ANAIS
Prof. Dr. phil. Antonio Alexandre Bispo
A Mater dolorosa - Nossa Senhora das Dores, das Angústias, dos Temores e.o. - é uma das expressões da veneração mariana que exige particular atenção nos estudos culturais de países marcados pelo Catolicismo. A sua consideração é para Brasil - assim como para Portugal, Espanha e países latinoamericanos, entre outros - de relevância não só para estudos da história da religião como também para aqueles culturais voltados a tradições e a análises de mentalidades e demopsicológicas, assim como concepções e vivência de sofrimentos e angústias em processos culturais.

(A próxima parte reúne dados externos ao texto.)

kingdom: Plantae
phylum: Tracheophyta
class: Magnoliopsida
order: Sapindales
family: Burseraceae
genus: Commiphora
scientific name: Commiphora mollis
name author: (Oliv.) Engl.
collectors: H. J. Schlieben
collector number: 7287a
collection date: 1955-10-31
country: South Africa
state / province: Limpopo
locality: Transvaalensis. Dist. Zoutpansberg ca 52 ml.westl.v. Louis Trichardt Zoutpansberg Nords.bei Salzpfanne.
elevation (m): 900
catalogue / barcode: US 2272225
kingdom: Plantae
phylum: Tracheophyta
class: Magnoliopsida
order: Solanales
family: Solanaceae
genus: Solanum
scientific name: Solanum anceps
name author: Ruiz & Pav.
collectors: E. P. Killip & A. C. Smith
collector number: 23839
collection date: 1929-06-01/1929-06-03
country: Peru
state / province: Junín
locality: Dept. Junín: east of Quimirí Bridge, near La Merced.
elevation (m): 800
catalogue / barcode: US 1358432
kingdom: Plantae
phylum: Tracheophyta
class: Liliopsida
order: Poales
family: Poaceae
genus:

A rememoração das sete dores de Maria - em paralelo das suas sete alegrias - é celebrada sobretudo no dia 15 de setembro, festa das Sete Dores de Nossa Senhora (Septem Dolorum Beatae Mariae Virginis), estabelecida oficialmente sob o pontificado de Bento XIII (1649-1730) em 1727. A veneração é porém muito mais antiga, sendo documentada na Idade Média. As Dores de Nossa Senhora são também rememoradas em outras datas do calendário, na sexta-feira após o Domingo da Paixão (Judica) - quinto da Quaresma -, em outras sexta-feiras.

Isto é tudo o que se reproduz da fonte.